When Cloud Versions Are Created

Cloud versions are saved at the same time as local versions — after each AI edit. They contain the full file content (not diffs), so any version can be restored independently.

Cross-Device Access

If you sign in to Trace on a different machine, your cloud-synced versions are available for restore. This is useful for:
  • Moving between a desktop and laptop
  • Recovering after a machine failure
  • Sharing a specific version state with a collaborator
Cloud sync requires an internet connection and a Trace account.

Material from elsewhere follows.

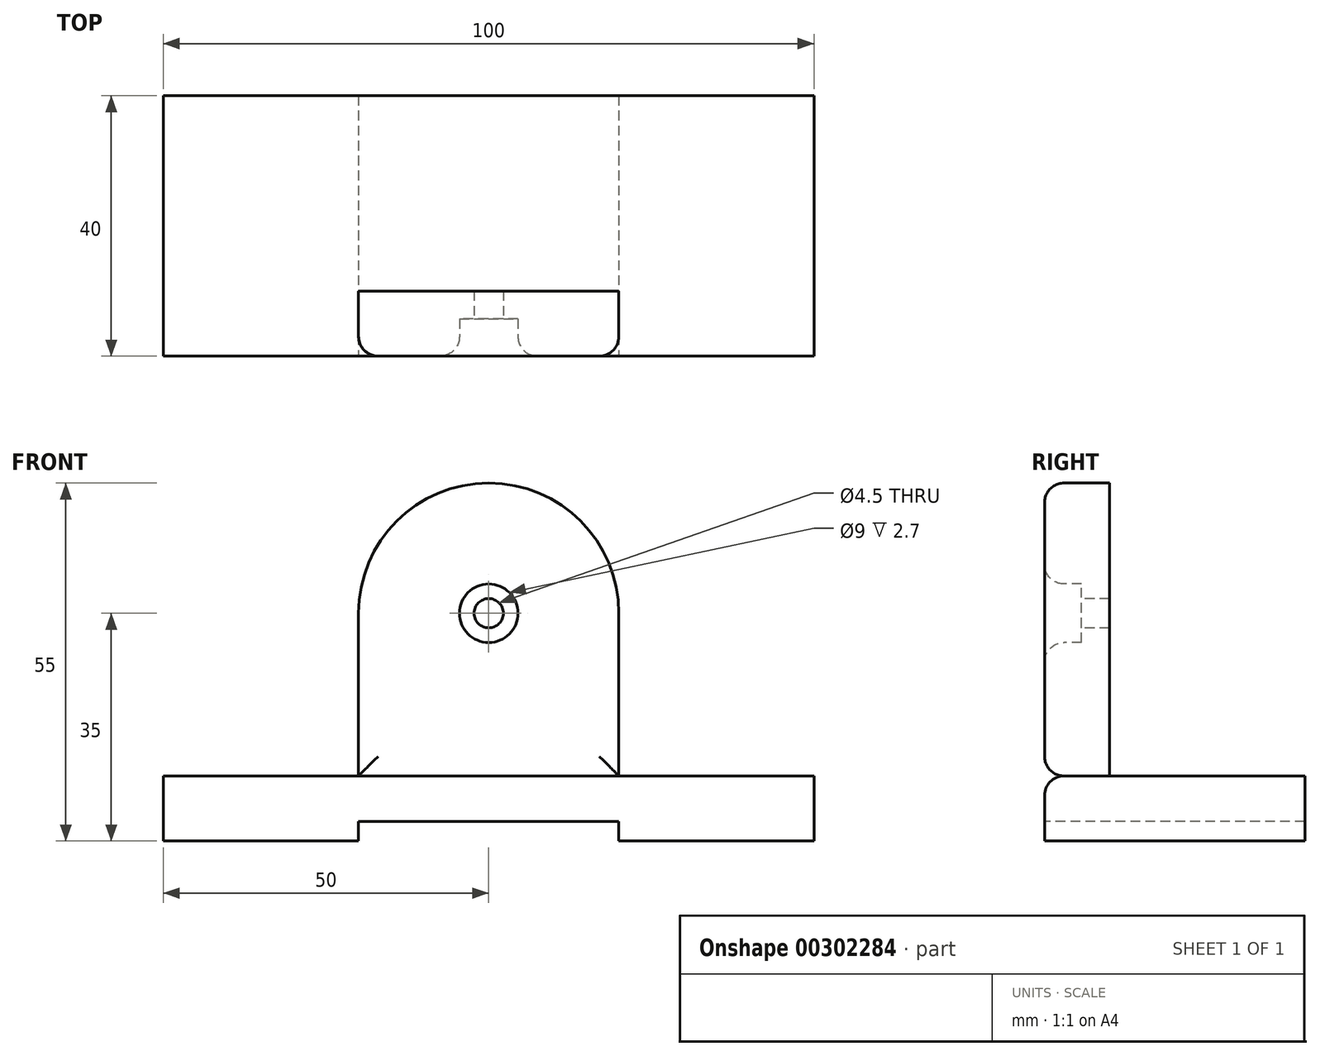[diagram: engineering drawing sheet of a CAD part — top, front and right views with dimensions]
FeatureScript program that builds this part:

Local history works regardless.

Per-Message Undo

Every assistant message in the chat is tagged with a version_id that represents the state of your design after that message’s edits were applied.

How to Undo

Click the undo button on any assistant message in the chat to restore your design to the state before that message’s edits. The rollback is:
  • Non-destructive — Rolling back creates a new version rather than deleting history, so you can always go forward again
  • Instant — The restore loads from local history first (fast), with cloud as fallback
  • Scoped — Only the files that were modified by the AI are affected

Version ID Semantics

To understand rollback correctly:
  • The version_id on message N represents the state after message N’s edits
  • To restore to the state before message N, Trace uses the version_id from message N-1
  • If message N-1 has no version_id (it was a question, not an edit), Trace walks further back to find the last edit

Restore Dialog

For browsing and restoring from the full version history (not just per-message), Trace provides a dedicated restore dialog.

What the Dialog Shows

ColumnDescription
TimestampWhen the version was created
SummaryA brief description of what the AI changed
HashThe git commit hash for the local version
Changed FilesWhich files were modified in this version

How to Access

Open the restore dialog from the chat panel’s version history menu. Select any version and click Restore to roll back to that state.

AI Edit Undo/Redo

Beyond per-message rollback, Trace maintains a full undo/redo stack for AI edits through the AI_COMMIT system:
  • Each AI edit is recorded as an atomic commit with before/after state
  • Undo reverses the last AI edit, restoring all modified files to their previous state
  • Redo reapplies a previously undone edit
  • The undo/redo stack is per-tab, so undoing in one conversation doesn’t affect another
This is separate from the manual undo (Ctrl+Z) in the schematic and PCB editors, which handles your own manual edits.

Best Practices

  1. Use Plan mode for risky changes — Plan mode lets you review before execution. If you don’t like the result, undo rolls back everything the plan did.
  2. Check version history before major redesigns — If you’re about to have the AI redesign a section, note the current state so you can easily find it in history.
  3. Local history survives uninstalls — The .history/ directory is inside your project folder, not in the app. It persists even if you uninstall and reinstall Trace.
  4. Cloud sync is a backup, not a replacement — Local history is faster and works offline. Cloud sync adds cross-device access and disaster recovery.